• [EXTRACT PROVIDED]:

============

On the Merits of Confusion
I had to read Notes from Underground twice before I understood it on any level. Both readings occurred in an academic context where I had the gentle and sagacious hands of professors to guide me. In my second go around, I zeroed in on the character Liza, always asking questions from a feminist lens. The art of reading is like writing, which is like the art of singing — your voice has to grow.
Yesterday, Kateland and I were talking about what it means to be confused, whether mildly or profoundly, by a text. Kateland made the point that literature’s use and occupation is to illuminate human nature, in all its messiness and contradictions and, yes, confusions. As someone who is enamored with humankind and its quirks, I was intrigued by her simple yet magnificent point.
I think that there are classics that have Sparknotes pages for a reason, whether it is that the language of a book has floated away from our contemporary understanding of it or because the writing was intentionally dense. In her first diary, Anais Nin talked about cities that are built like mazes (I think) to keep the secrets in, and sometimes books offer a linear line and sometimes they are the labyrinth. The thing is, I think there is merit to being confusing. If we don’t wrestle with our confusions about the world, if we are spoon fed clarity, do we grow? To borrow from Lord Byron with no context: There is pleasure in the pathless woods.
And confusion is the pathless wood. It departs trails and encourages us to stampede through the underbrush, to forge our own path with a text. To be confused is to encounter a trail that no one has encountered before, to claim what is yours by grafting your own thoughts and ideas on the open wound of the flesh that is confusion.
When I was an undergrad, I took an avant-garde film class as an elective. The thing about an avant-garde film — or a poem — is that you feel it before you understand it. But beyond that, my professor said something to our class that struck me after we had watched some film or other: “It’s alright to be bored in a film.”

============

Data entries
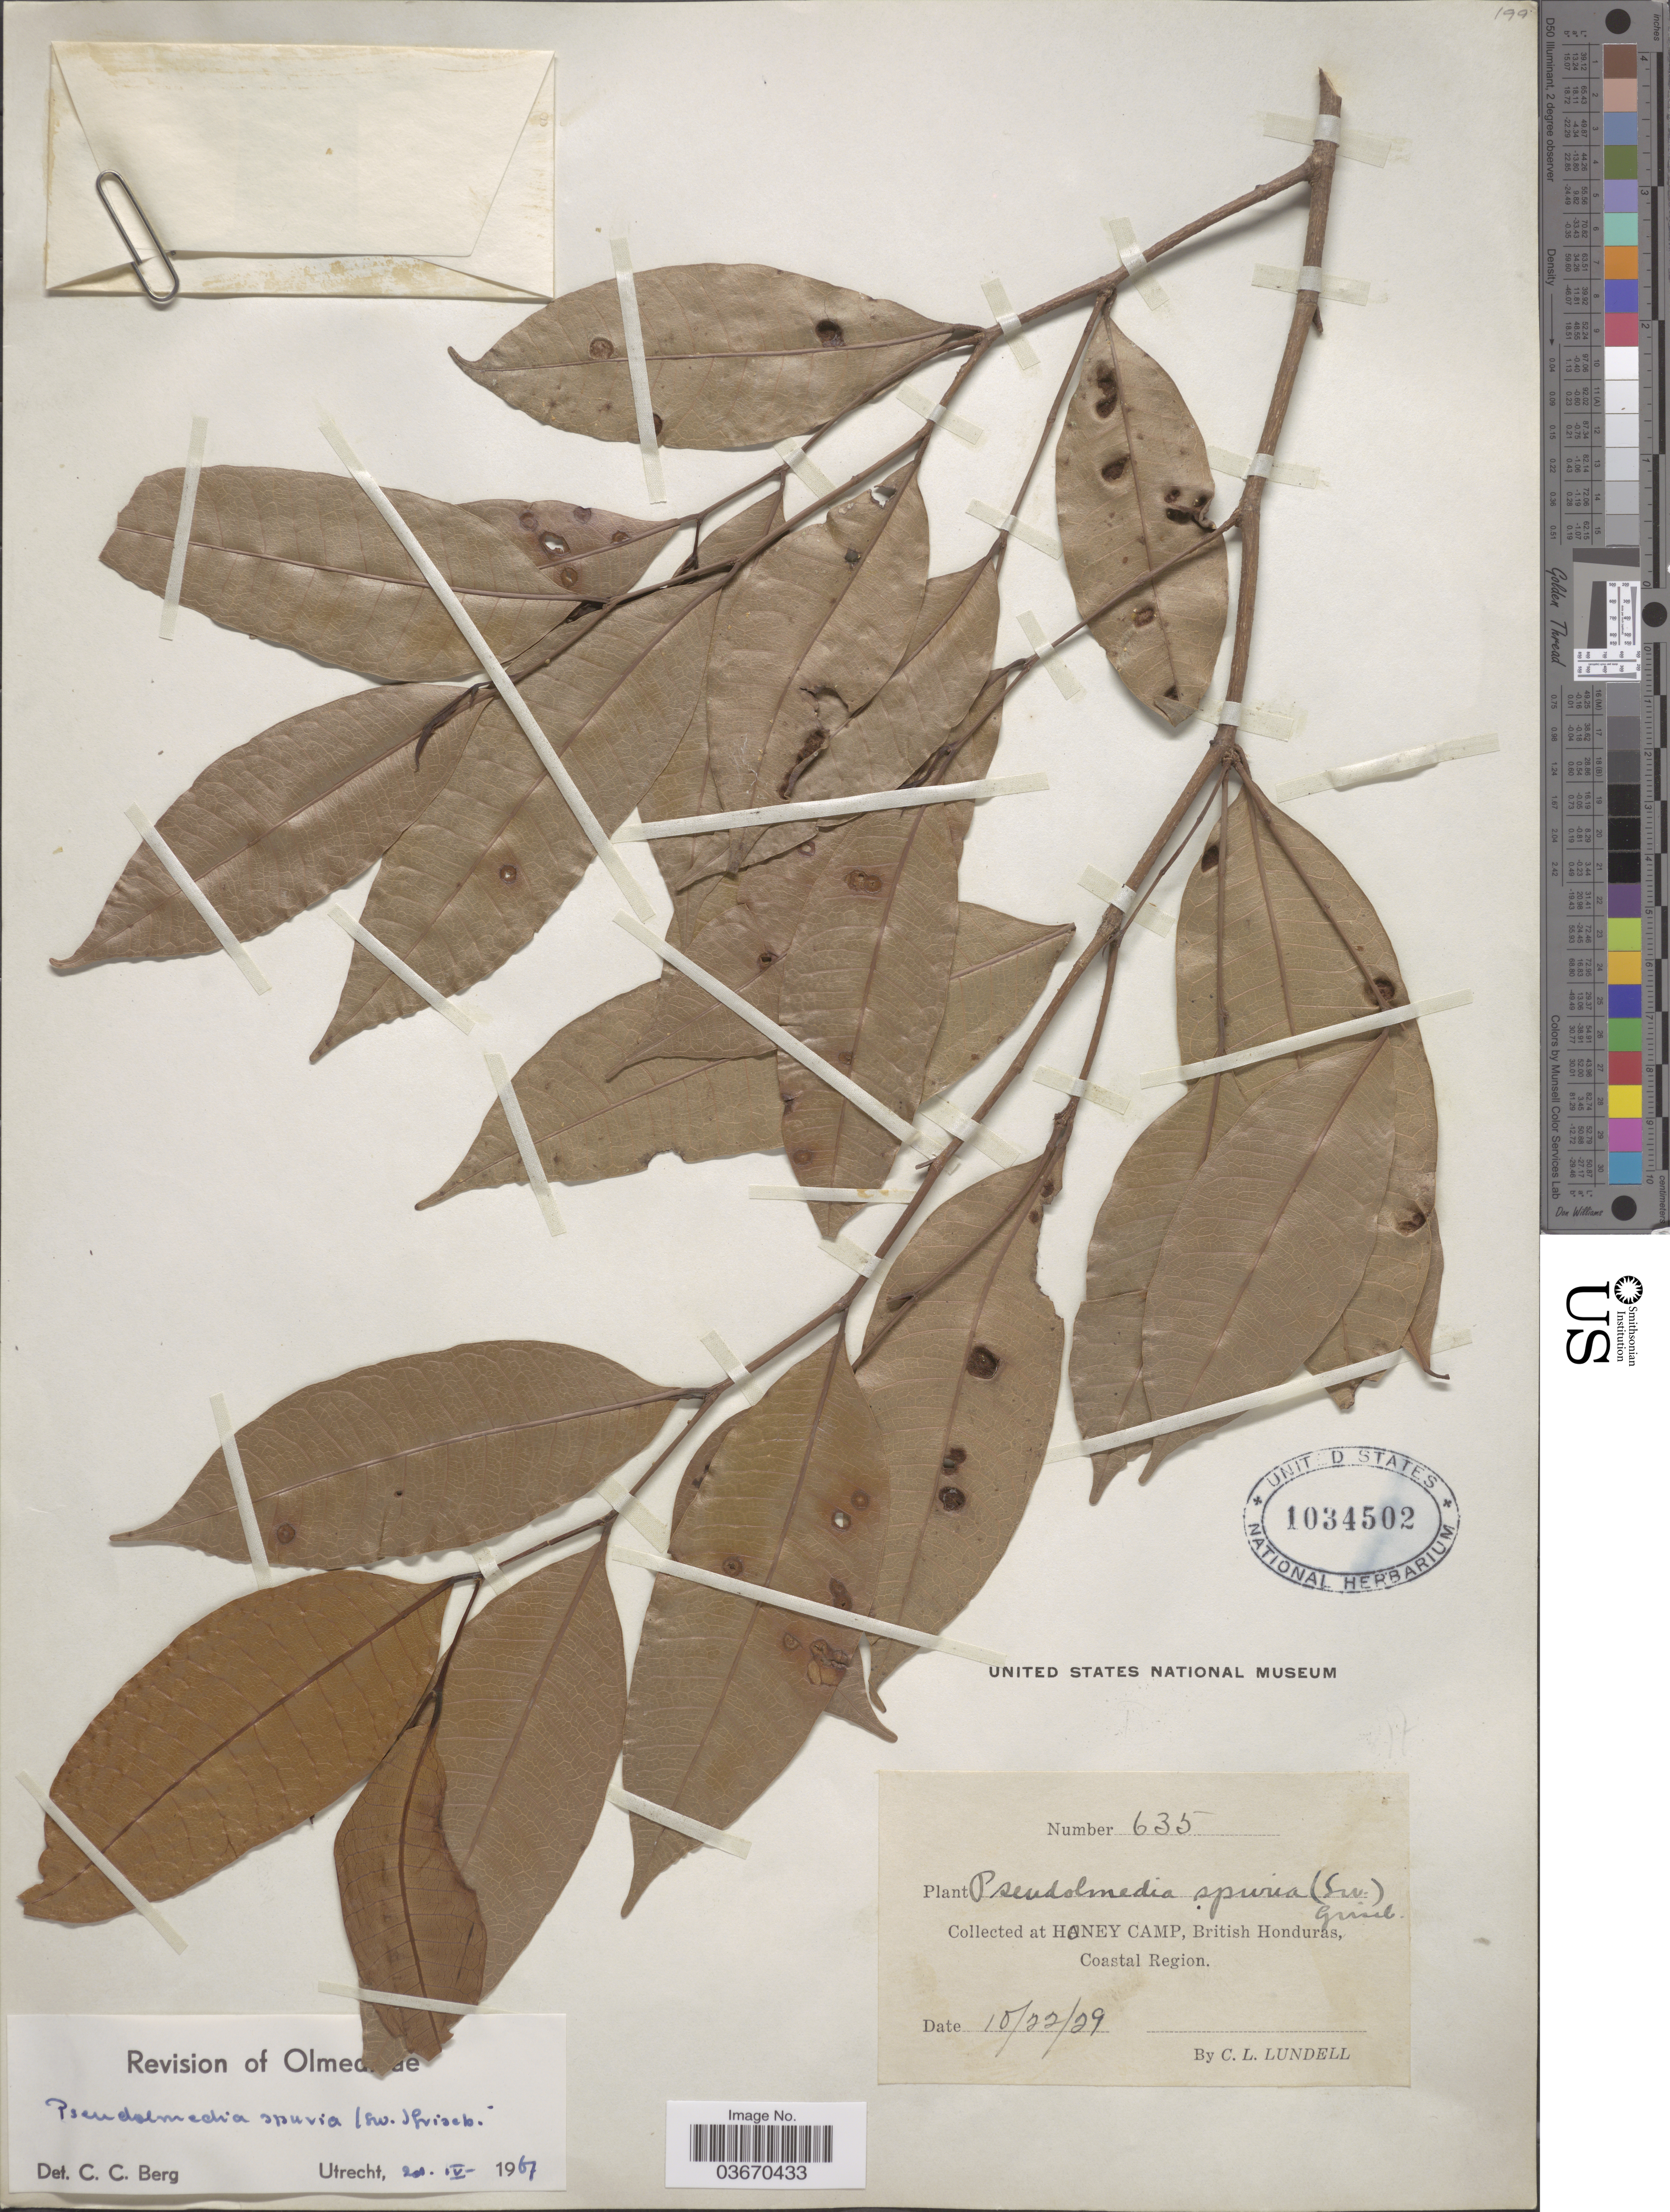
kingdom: Plantae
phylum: Tracheophyta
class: Magnoliopsida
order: Rosales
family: Moraceae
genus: Pseudolmedia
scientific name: Pseudolmedia spuria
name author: (Sw.) Griseb.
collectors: C. L. Lundell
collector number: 635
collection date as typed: Transcribed d/m/y: 22/10/29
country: Belize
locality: Honey Camp, British Honduras, Coastal Region.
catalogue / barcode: US 1034502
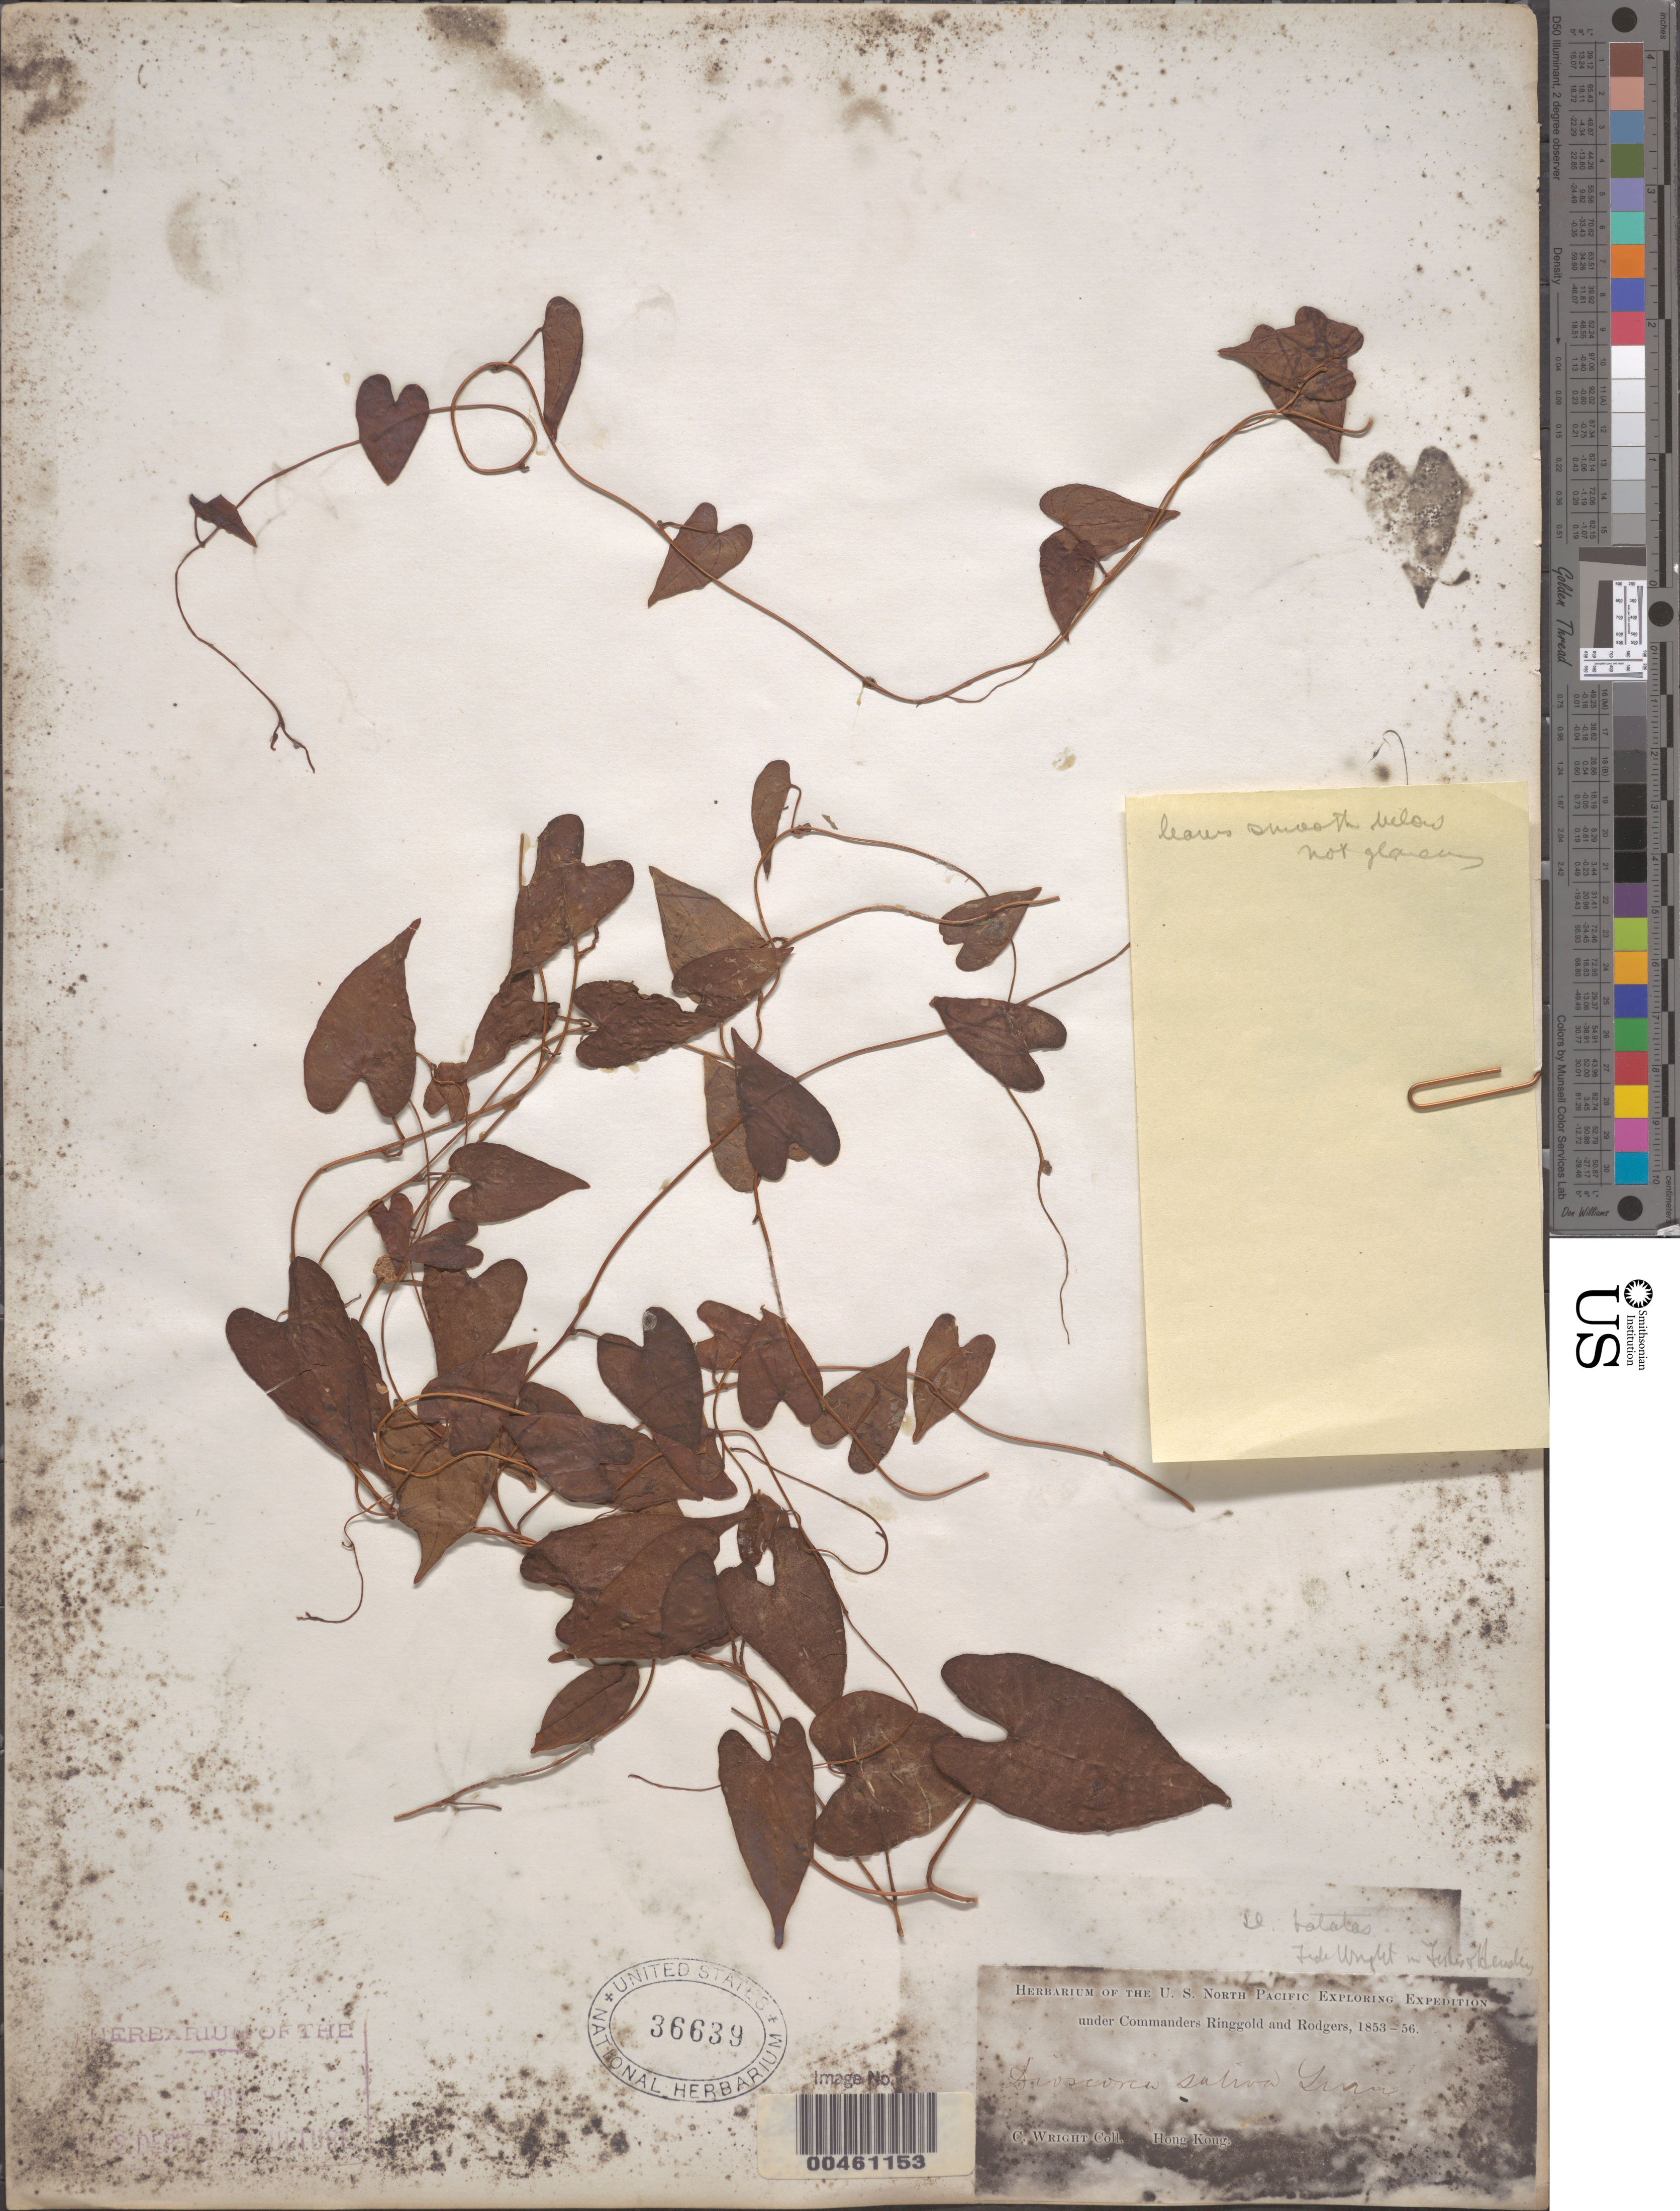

============

• [WHAT THIS EXERCISE ASKS]:
[a] Output the lines of the rows from the one holding "scientific name: Pseudolmedia spuria" through the one holding "locality: Honey Camp, British", inclusive.
[b] Pick up the essay on confusion at its last sentence and continue it.
The rows above have no connection to the essay on confusion.

• [RESPONSES]:
[a]
scientific name: Pseudolmedia spuria
name author: (Sw.) Griseb.
collectors: C. L. Lundell
collector number: 635
collection date as typed: Transcribed d/m/y: 22/10/29
country: Belize
locality: Honey Camp, British Honduras, Coastal Region.

[b]
It is alright to be bored. It is alright to be confused.
What a notion to unpack! A few years ago, I watched General Orders No. 9, an avant-garde film so deep into that spectrum that I did not understand it in the slightest. I appreciated its breathtaking cinematography — what beauty to splash on a camera — but sometimes things like this are akin to wafting down a lazy river. There is no real action, no real conflict in the lazy river, but one bobs in a state of rapture, taking in the lush beauty around her.
The world is confusing. Why do people do what they do? What motivates the war criminal? What motivates the bully? There are fuzzy boundaries sometimes between what is right and what requires sacrifice? Humankind is a jumble of rocks in a sack, all bounding off one another in the dark shadows where the light has not yet spilled. To be human is a sometimes confusing enterprise until we see the light. And this happens over and over again in one’s life, from childhood to adulthood.
I’ve read books where I had to do some internet sleuthing to get an opinion that will edify my own. I did this with Notes from Underground, with The Eye of the World, with anything composed by T.S. Eliot. Literature is a bank of mingling ideas, and what one thinks about a book and its confusions may or may not inform me. Big bowl of stories, and I am happy to choose the ones that have vaguely defined edges rather than crisp, clear lines, lines that walk me through what I am supposed to feel.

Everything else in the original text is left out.